14:33 02Mar09 Gay Ford -
Wonderful! In Eph.3:10, there was no greater division in the human race than that between Jew and Gentile. That they could be united with each other in CHRIST displays the profound wisdom of G-D, and the powers even to supernatural powers that JESUS is YHWH of the universe.
My prayer for years is that we can worship together again in Spirit and Truth!! I love Israel and know I am only grafted in because of HIS death. I KNOW HE is gathering HIS elect ones from all over the world to come together. We will receive a greater blessing because HE is working in Israel to save HIS sheep. Praise HIS Holy Name!!
I also know our holidays are pagan. I try not to celebrate them then, but every day. I have been to Israel and worshiped with you and those precious ones over there. I want so badly to return. I just got back from a 3 month stay in Africa. So dark, but yet HE is moving there also. Israel was like having a small piece of paradise and Africa like darkness. May we pray for each other to return to TRUTH and NOTHING but the TRUTH, HE is TRUTH and HIS WORD is TRUTH!!

14:48 02Mar09 Nancy -
I know many Christians who are going to thrilled to read your understanding of the Calendar. I'm one of the ones shouting "Paganism." Thanks for helping me rethink this.
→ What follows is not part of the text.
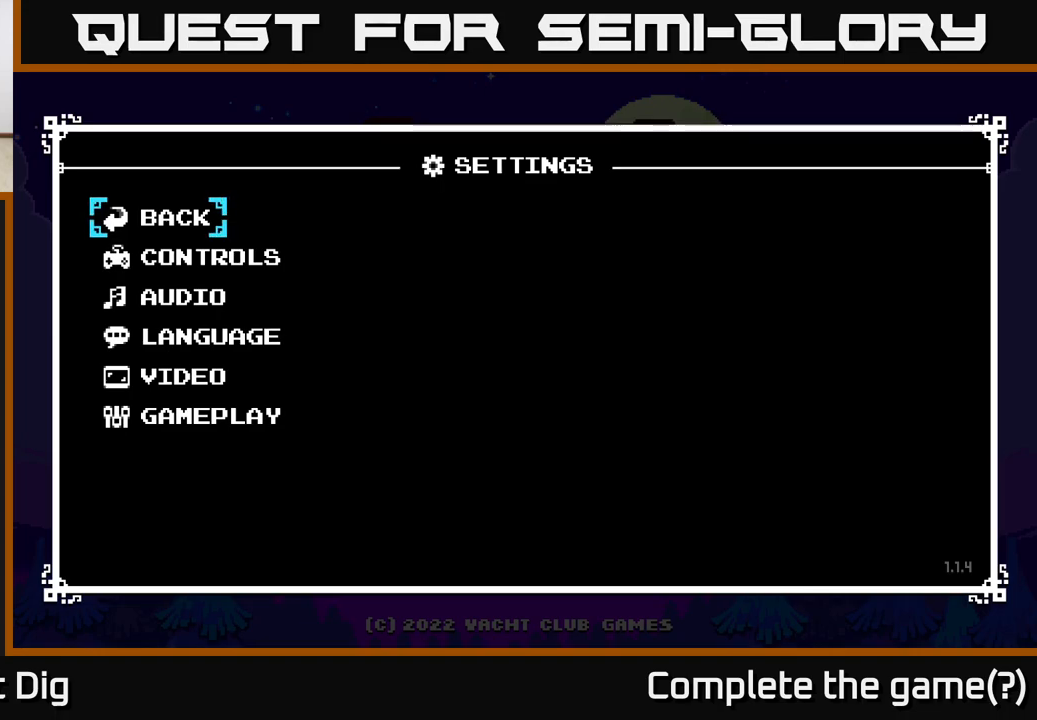
{"buttons": [], "left_stick": "center", "right_stick": "center", "events": []}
18:29 02Mar09 Debra Kleemeyer -
I began celebrating the Biblical appointed times eight years ago and stopped celebrating holidays I previously celebrated. I have been blessed by this decision and plan to celebrate them the remainder of my life. My life is fuller and richer for this decision. I share this decision with people who are interested in knowing the truth so that they can be blessed as soon as possible.
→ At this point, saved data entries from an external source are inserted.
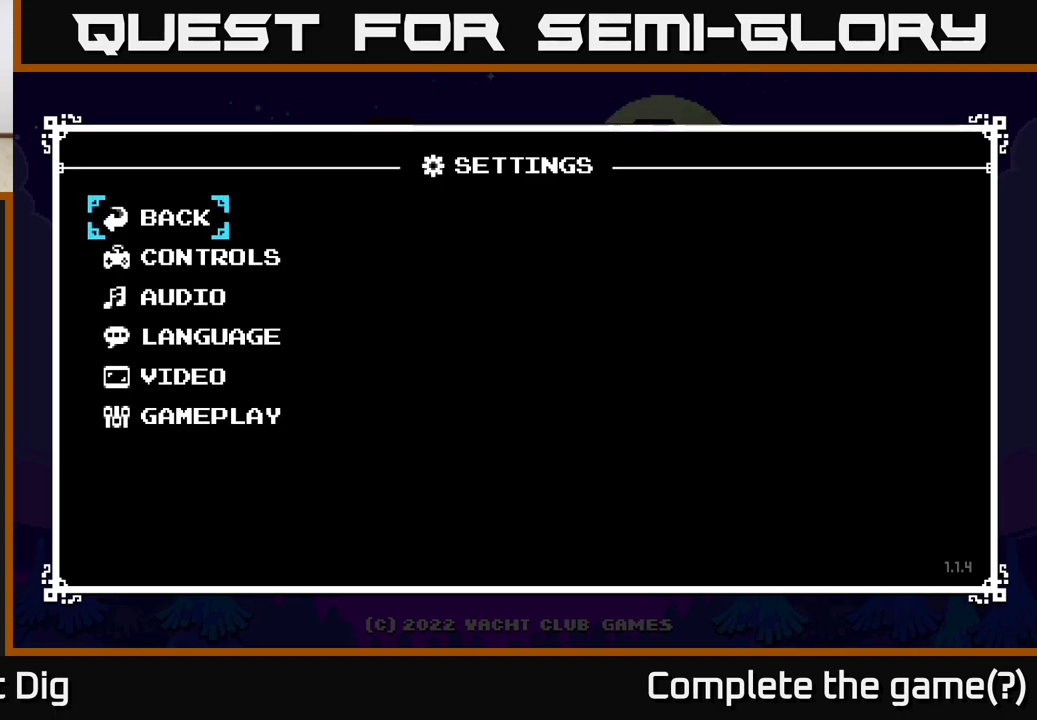
{"buttons": [], "left_stick": "center", "right_stick": "center", "events": []}
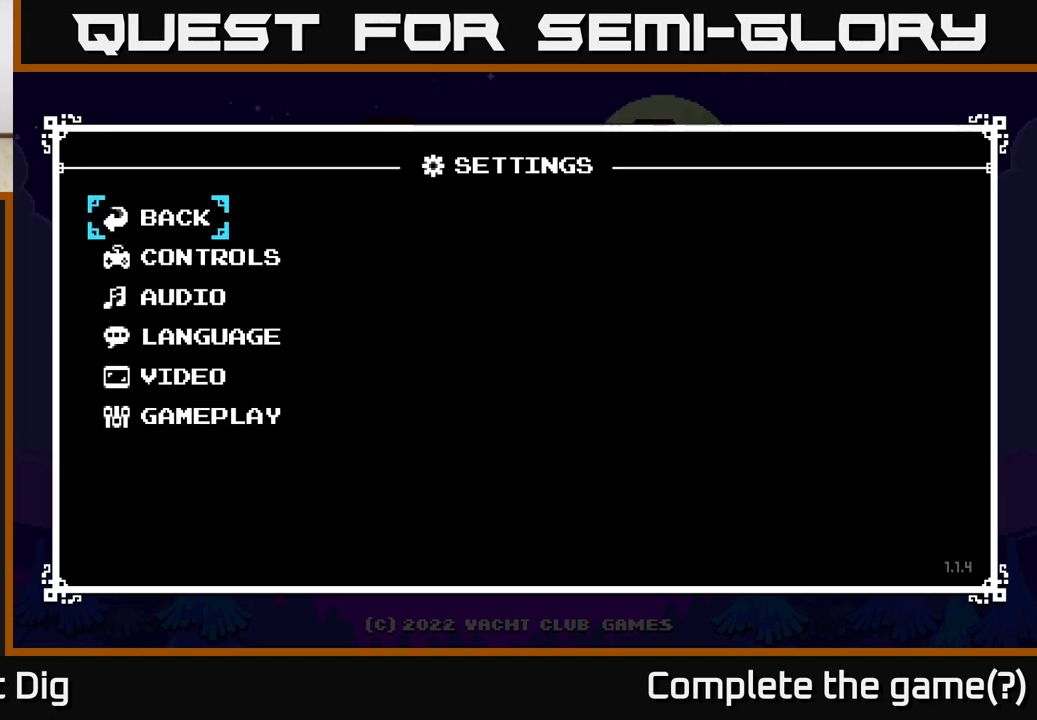
{"buttons": [], "left_stick": "center", "right_stick": "center", "events": []}
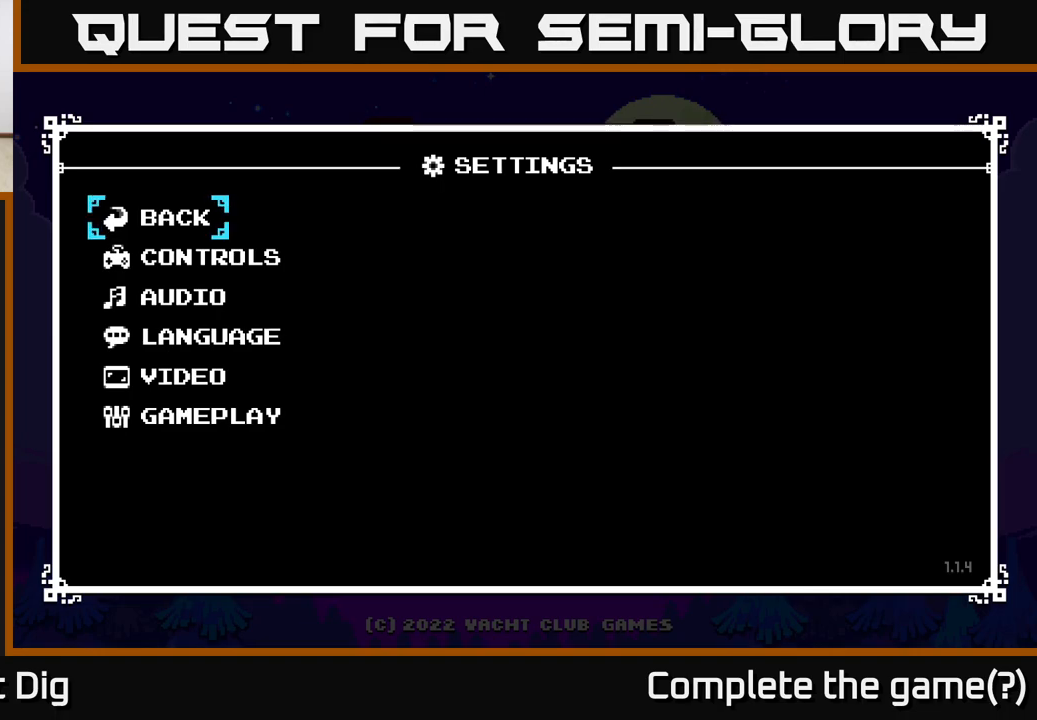
{"buttons": [], "left_stick": "center", "right_stick": "center", "events": []}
22:17 02Mar09 David Niles -
Thank You again for your excellent article about the Feasts and the Church. I have encountered many well-meaning, zealous Messianics who feel we as the Body of Messiah must put ourselves under the full submission of Torah. The Church should have a healthy balance of being one with Israel, and appreiciate our Jewish Roots, while not becoming to the point of "Torah-submissive" in our walk with Yeshua. The Torah was,and is, a tutor/schoolmaster to bring us to Messiah. We are justified by His Grace and Saved by His Grace.

22:52 02Mar09 Ashlee -
Thank you so much for brining such clarity to what I have been trying to figure out for the last couple of years. This past year has been the least festive of my life, mainly because I wasn't sure what to do. After learning of the "asherah" origin of Christmas trees and wreaths I was so grieved at all that others were celebrating. It seemed that time of year was more of a contribution to the gods of materialism rather than a celebration of the promise of God becoming a tiny human being, hidden in the humble womb of a young jewish girl. I have wondered what the Messianic community's convictions were about all this.

05:01 03Mar09 Keith -
I applaud this effort to avoid a sterile debate & focus on what is truly important, i.e. acknowledging the "root" so we can be properly nourished by an "involved & responsive" God. On a point of detail, the sabbath wasn't originally just a cycle of the seventh day week after week? There were "dark-moon" days, some months, in between the 4 weekly cycle (lunar months aren't exactly 28 days!) This is true today, the Shabbat does not always fall properly on the moon phases - one has only to go outside & look! So the current continous calendar of weeks, a Roman rule one can trace back to Egypt, is not quite Biblical and so also Rabbinical ... how we love things to be cut and dried, when they're not, and how great God's mercies on humanities lack of understanding.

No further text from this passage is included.